I rubbed my throat. “Damn, that hurt.” On the bright side, it was strangely satisfying to not only rescue my competition, but have the woman we were competing for give him a concussion.
“Is he going to be okay?” Lee asked.
“The enthrallment will wear off pretty quick. But when he eventually dies, no matter how long it takes, he’s going to have to get his head cut off, or he’s going to come back as one of them. The undead curse is in his blood now,” Holly explained. She knelt and pulled Grant’s armor open at the neck. There was a ghastly wound on the top of his chest, now caked in dried blood.
“That sucks.”
“Yeah, pretty much. But you get used to it,” she answered.
“The rift is holding,” Harbinger said. “Let’s go get the CO.” The gunfire continued in the distance. “Now that the vampires have closed the range, we’ve got a hell of a fight on our hands. Maybe if we kill him, this cloud cover will disperse.”
“Roast them bastards good.” Sam spat, noticed something moving in the cavern, aimed his rifle and fired. “Let’s get some.” He levered another mammoth shell into the action.

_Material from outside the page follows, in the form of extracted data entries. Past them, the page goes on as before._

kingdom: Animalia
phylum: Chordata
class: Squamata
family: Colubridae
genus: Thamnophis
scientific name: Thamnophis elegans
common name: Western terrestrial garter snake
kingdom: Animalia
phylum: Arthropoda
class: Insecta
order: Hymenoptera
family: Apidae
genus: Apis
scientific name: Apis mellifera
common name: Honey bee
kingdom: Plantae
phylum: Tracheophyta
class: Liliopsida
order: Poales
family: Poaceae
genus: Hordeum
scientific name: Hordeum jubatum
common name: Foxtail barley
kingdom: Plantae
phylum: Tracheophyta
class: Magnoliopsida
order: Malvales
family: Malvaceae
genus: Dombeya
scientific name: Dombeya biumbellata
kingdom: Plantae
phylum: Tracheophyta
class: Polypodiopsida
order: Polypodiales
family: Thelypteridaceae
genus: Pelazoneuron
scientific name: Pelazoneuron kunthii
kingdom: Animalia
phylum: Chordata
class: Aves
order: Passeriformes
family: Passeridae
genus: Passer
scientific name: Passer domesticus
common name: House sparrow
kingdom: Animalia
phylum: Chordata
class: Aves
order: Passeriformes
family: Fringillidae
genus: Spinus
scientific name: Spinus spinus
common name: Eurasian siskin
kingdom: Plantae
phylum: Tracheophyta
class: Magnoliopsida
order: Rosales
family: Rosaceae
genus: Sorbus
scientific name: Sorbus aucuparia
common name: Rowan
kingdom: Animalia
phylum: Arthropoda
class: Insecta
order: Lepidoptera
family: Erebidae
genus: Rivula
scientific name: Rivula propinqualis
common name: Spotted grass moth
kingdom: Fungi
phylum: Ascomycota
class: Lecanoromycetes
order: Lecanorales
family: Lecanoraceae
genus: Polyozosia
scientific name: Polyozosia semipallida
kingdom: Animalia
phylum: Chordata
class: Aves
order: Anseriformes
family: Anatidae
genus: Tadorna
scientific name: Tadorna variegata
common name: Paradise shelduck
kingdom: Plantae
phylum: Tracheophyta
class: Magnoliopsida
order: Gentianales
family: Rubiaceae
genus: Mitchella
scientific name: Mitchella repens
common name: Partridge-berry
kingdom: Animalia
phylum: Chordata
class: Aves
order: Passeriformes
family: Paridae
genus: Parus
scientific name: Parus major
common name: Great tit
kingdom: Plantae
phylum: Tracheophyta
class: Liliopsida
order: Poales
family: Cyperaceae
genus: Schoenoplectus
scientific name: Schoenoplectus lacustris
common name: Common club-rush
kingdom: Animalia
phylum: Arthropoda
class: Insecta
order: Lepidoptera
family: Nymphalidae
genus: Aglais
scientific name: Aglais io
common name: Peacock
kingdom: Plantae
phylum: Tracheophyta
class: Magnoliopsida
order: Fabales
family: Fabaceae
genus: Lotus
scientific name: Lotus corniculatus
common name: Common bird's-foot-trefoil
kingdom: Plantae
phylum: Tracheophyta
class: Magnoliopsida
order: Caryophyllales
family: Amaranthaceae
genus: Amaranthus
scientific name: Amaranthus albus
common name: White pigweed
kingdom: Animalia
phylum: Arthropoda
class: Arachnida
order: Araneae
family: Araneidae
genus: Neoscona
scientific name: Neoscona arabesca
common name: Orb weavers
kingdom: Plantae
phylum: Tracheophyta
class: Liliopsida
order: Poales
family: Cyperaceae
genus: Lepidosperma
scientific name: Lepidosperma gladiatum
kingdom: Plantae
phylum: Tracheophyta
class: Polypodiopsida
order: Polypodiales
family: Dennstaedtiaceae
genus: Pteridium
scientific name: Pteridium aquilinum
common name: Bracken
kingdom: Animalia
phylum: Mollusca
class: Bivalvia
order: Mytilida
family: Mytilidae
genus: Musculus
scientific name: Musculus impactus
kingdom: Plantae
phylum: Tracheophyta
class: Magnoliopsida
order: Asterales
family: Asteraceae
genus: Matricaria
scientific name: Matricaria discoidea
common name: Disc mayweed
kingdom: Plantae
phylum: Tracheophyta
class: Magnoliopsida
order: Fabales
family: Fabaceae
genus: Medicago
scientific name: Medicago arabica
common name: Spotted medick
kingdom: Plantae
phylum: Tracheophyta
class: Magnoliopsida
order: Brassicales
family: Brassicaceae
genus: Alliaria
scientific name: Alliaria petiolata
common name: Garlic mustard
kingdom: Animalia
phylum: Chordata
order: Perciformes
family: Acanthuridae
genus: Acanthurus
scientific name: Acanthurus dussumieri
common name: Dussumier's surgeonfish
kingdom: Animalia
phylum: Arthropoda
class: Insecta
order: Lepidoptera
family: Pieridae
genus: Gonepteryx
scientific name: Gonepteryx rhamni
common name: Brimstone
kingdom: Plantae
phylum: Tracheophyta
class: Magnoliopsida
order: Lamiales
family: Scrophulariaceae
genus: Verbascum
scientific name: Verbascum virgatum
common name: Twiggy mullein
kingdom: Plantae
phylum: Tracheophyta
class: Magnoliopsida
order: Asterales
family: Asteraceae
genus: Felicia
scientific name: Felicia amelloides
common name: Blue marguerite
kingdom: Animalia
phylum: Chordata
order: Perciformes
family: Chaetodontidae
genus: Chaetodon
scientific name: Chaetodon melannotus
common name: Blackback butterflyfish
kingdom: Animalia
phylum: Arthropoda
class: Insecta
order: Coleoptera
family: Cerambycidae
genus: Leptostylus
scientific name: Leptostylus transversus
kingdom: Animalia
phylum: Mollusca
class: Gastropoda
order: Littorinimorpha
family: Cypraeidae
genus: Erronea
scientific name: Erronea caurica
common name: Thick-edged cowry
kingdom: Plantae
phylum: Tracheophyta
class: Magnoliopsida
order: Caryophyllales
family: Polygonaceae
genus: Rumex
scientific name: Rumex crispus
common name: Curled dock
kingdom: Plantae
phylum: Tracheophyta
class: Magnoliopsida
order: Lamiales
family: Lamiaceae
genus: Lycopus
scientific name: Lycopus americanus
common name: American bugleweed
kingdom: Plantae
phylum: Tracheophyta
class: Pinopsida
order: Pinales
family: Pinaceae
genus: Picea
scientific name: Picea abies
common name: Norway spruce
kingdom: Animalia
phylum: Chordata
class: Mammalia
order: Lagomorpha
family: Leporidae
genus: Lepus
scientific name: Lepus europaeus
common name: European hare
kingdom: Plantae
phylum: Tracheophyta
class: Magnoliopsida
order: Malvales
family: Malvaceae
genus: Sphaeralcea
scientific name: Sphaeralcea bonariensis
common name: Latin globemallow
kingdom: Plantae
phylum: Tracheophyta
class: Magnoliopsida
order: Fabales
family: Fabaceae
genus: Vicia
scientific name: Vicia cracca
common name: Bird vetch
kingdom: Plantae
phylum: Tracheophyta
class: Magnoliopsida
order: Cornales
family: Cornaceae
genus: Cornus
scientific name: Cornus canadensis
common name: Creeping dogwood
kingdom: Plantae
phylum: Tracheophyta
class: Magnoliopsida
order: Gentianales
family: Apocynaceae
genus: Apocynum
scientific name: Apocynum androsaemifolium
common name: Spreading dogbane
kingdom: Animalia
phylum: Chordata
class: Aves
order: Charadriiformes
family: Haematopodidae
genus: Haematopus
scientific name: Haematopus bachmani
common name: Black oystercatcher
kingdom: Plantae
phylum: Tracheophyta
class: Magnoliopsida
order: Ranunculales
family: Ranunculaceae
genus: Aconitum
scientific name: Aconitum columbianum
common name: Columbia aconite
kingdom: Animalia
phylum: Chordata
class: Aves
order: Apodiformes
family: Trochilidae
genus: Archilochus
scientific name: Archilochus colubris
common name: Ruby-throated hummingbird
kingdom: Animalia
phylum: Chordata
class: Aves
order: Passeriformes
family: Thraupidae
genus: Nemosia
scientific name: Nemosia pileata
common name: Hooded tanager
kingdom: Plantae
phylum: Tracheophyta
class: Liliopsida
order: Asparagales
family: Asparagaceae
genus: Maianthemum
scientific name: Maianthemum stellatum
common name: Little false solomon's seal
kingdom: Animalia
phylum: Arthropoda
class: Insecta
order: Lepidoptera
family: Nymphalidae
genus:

“Okay, I’m on point. You guys stick behind me . . .” He paused, his nose twitching. Harbinger began to spin, but the Master vampire rising behind him was too fast. It grabbed him by the straps of his armor and hurled him through the air at an insane velocity. Harbinger struck one of the SUVs, crumpling the frame around him as if it had been in a high-speed collision and shoving the massive vehicle several feet across the road.